Buy a slip-lead (like this though you can get them cheaper) and keep it buy the door with a bowl of cookies. That way you are always prepared!

Teach him that he never, ever, ever gets attention unless he is sitting quietly. This is a new rule in his life. Prep your guests that he is in training, and ask for a little patience. Ask him to sit, and have them pet him. If he pops up, they immediately back off and ask him to sit again. Yes, at first he's going to keep popping up, but keep asking. If you are 100% consistent, he'll get it.

He won't listen to "off" because he's learned you can't enforce it. So the leash is key!

Also, if you have some friends you can bribe with lunch, have them come over and ring the door bell and come in over and over again. That helps reinforce the idea.
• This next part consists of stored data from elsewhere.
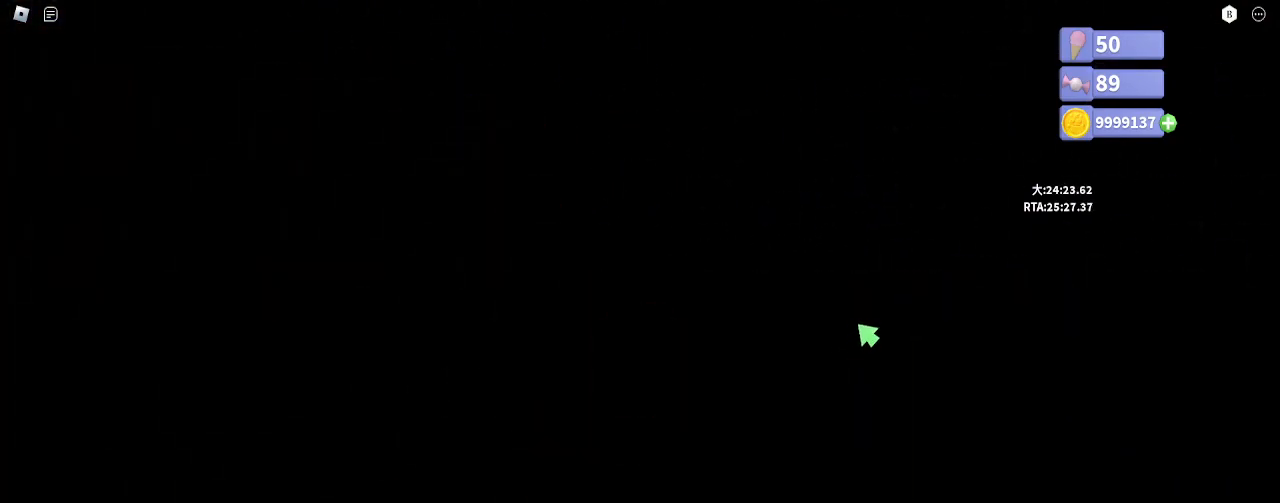
{"keys": ["w"], "mouse": ["right"], "events": [[133, "a", "down"], [283, "a", "up"], [350, "mouse_right", "down"]]}
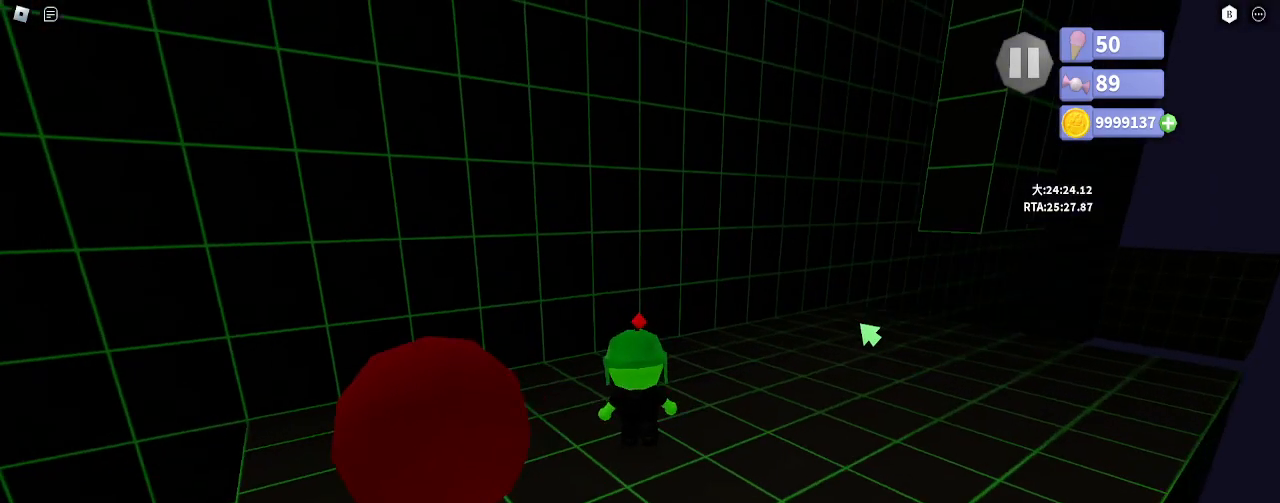
{"keys": ["w"], "mouse": ["right"], "events": [[33, "shift", "down"], [83, "space", "down"], [217, "shift", "up"], [217, "space", "up"]]}
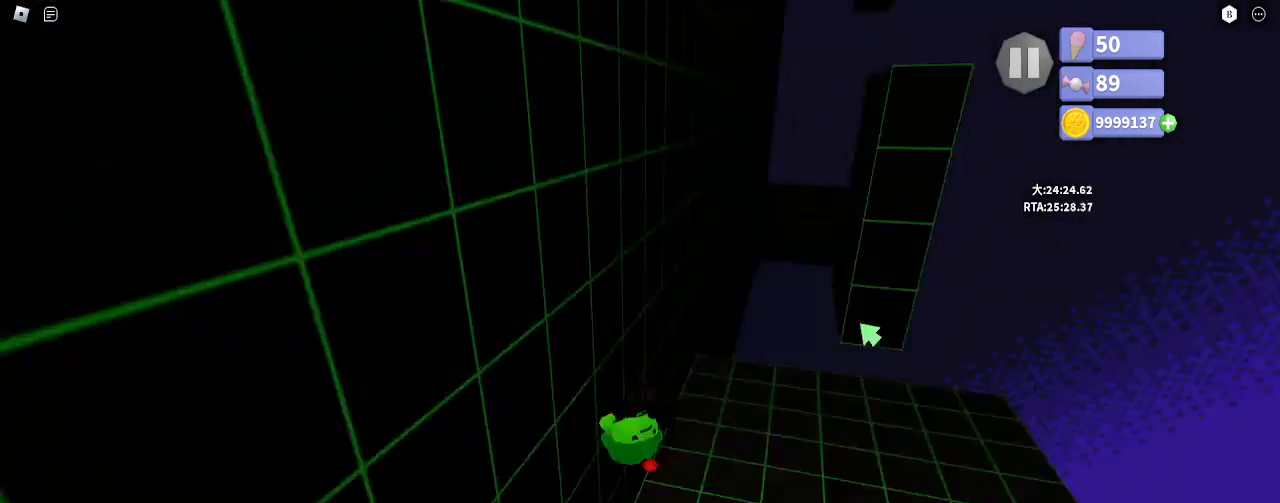
{"keys": ["d", "w"], "mouse": ["right"], "events": [[133, "d", "down"], [383, "space", "down"], [500, "space", "up"]]}
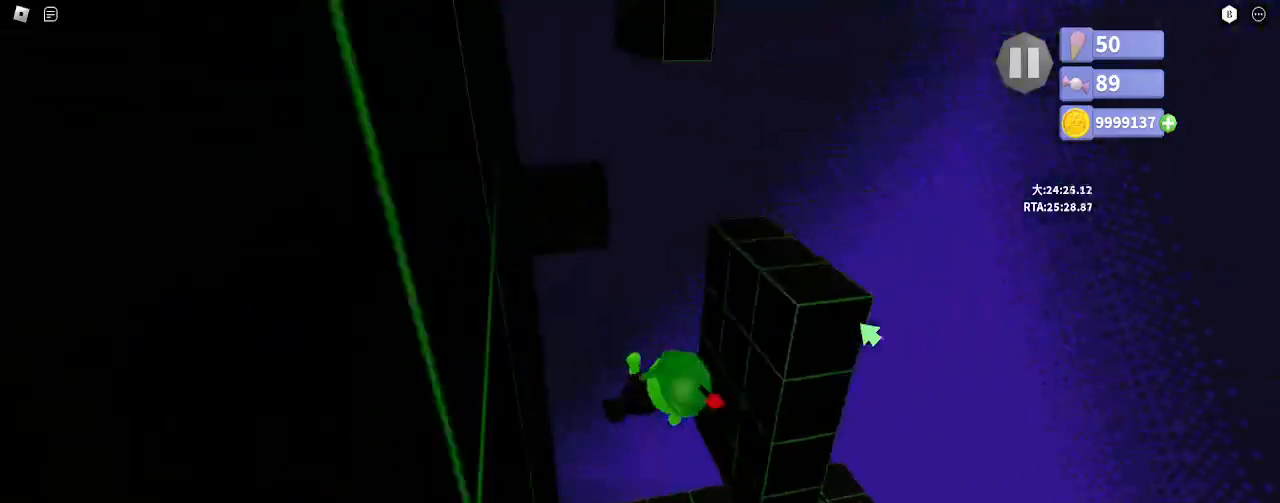
{"keys": ["w"], "mouse": ["right"], "events": [[433, "d", "up"]]}
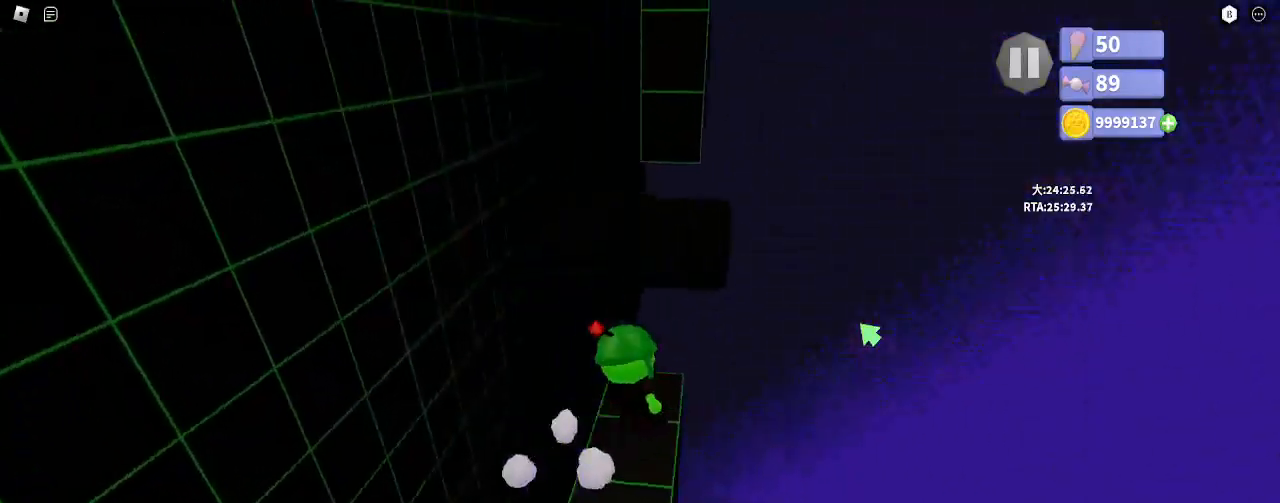
{"keys": ["a", "shift", "space", "w"], "mouse": ["right"], "events": [[217, "shift", "down"], [283, "space", "down"], [500, "a", "down"]]}
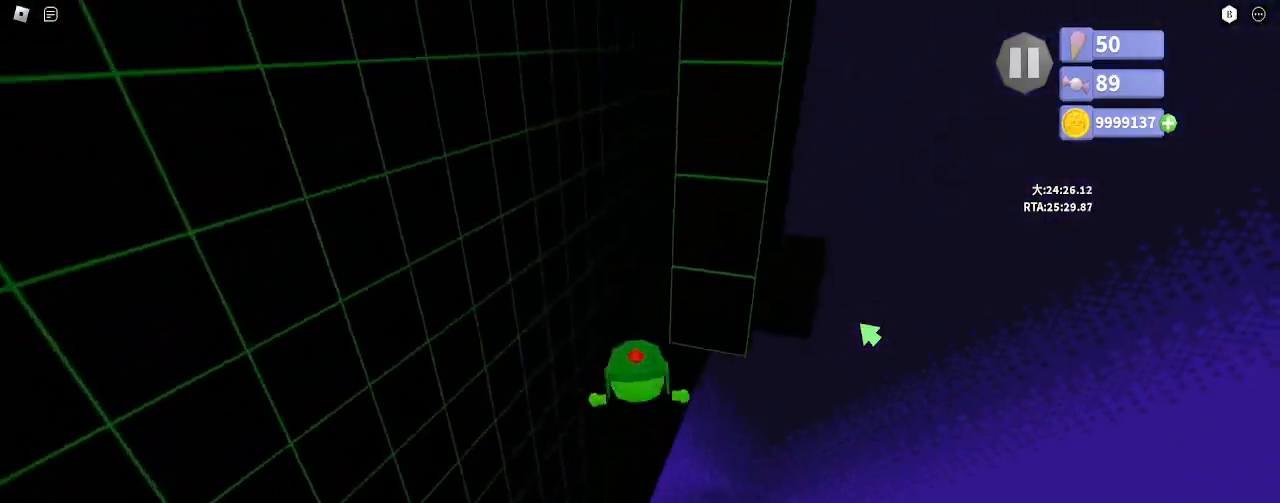
{"keys": ["w"], "mouse": ["right"], "events": [[33, "space", "up"], [50, "shift", "up"], [250, "a", "up"]]}
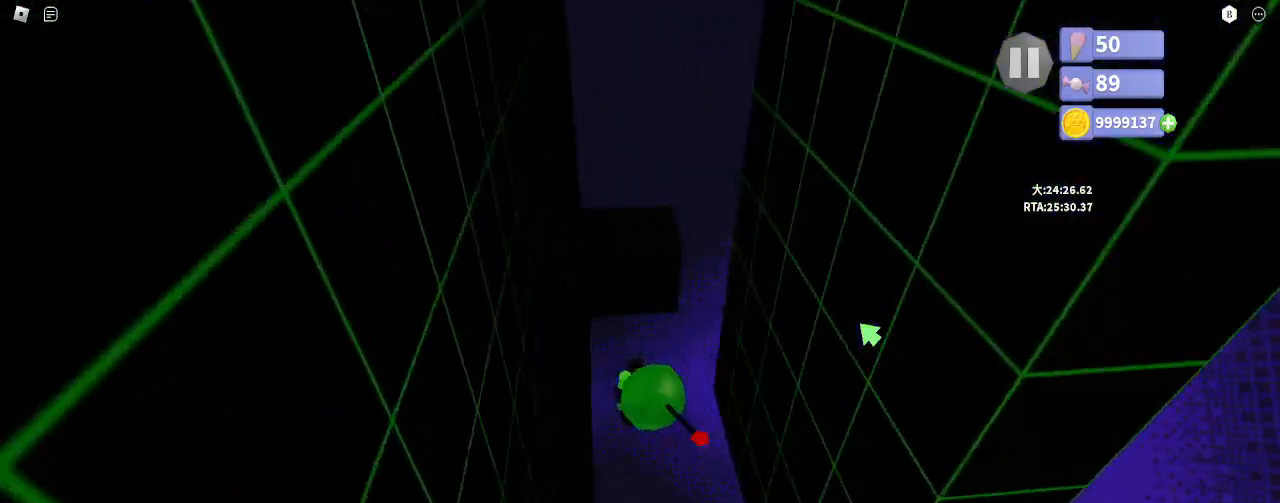
{"keys": ["a", "w"], "mouse": ["right"], "events": [[133, "a", "down"], [250, "w", "up"], [433, "w", "down"]]}
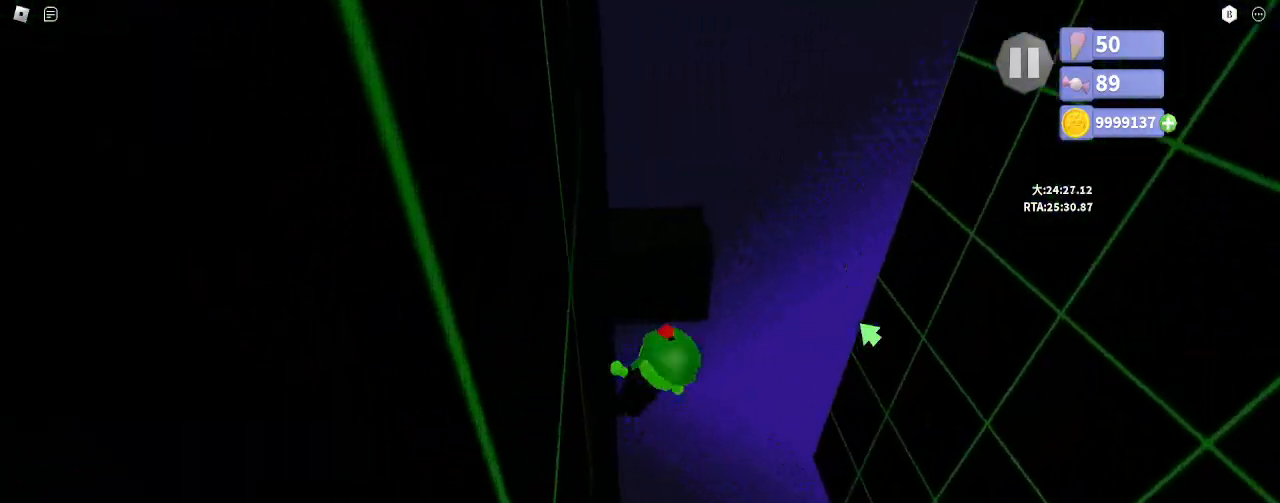
{"keys": ["w"], "mouse": ["right"], "events": [[67, "a", "up"]]}
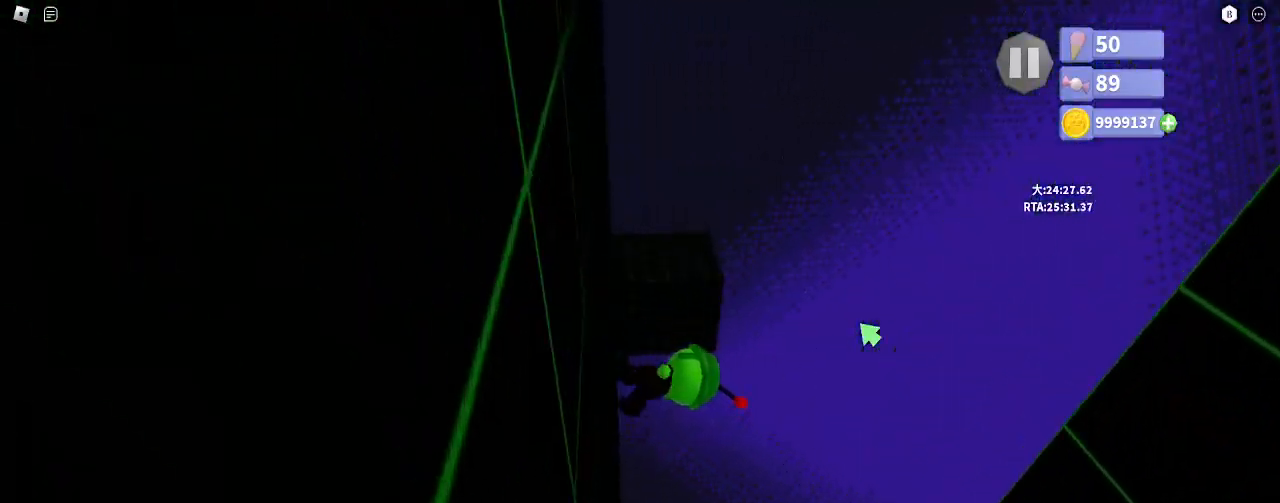
{"keys": ["w"], "mouse": ["right"], "events": []}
I was training a lab puppy for a client, and I trained him to sit to be pet, and warned that if they let him get away with this here and there, he'd stop doing it. I got a call about a month after we were done saying he'd stopped sitting, so I came back over. As soon as I walked in the door, the Lab bolted up to me and slammed his butt on the ground. Clearly, they were not being consistent, but he sure knew I would be!


----------



## ShirleyH (Sep 13, 2009)

*So Helpful*

Thanks, Kat. He already has show leads so I think we'll try that first. You are right, I know, that the only thing that works is consistency and never giving up.

Shirley H.


----------



## Lilly'sMom (Jan 28, 2010)

It can be helpful to have your guests turn their backs to the excited dog until he/she calms down.


----------



## ShirleyH (Sep 13, 2009)

*Such good ideas*

Thanks, Lilly's Mom. That is a good idea and we're going to follow up on all good ideas. We didn't raise bratty kids, so no bratty dogs either. This gets really annoying for people who aren't dog people--as well as those who are!

Shirley H.


----------



## galaxie (Dec 1, 2009)

HAHA great advice from Clare - both The Fluffs are like this. Roscoe needs to get some kisses in and Stella needs her hugs, lol. We have worked with them to have them "behave" when people come over and they're pretty darn good about it. But when their Uncle Robbie or Uncle Luke come to town, they go ballistic and there's no controlling them - but they only get to see their uncles a couple of times per year


----------



## ShirleyH (Sep 13, 2009)

*Thanks for the Hope*

Thanks, Roscoe and Stella's Mom--we'll try it and hope for the best. Right now he is hopeless.

Shirley H.


----------



## jillnors2 (Apr 12, 2007)

> Buy a slip-lead (like this though you can get them cheaper) and keep it buy the door with a bowl of cookies. That way you are always prepared!
> 
> Teach him that he never, ever, ever gets attention unless he is sitting quietly. This is a new rule in his life. Prep your guests that he is in training, and ask for a little patience. Ask him to sit, and have them pet him. If he pops up, they immediately back off and ask him to sit again. Yes, at first he's going to keep popping up, but keep asking. If you are 100% consistent, he'll get it.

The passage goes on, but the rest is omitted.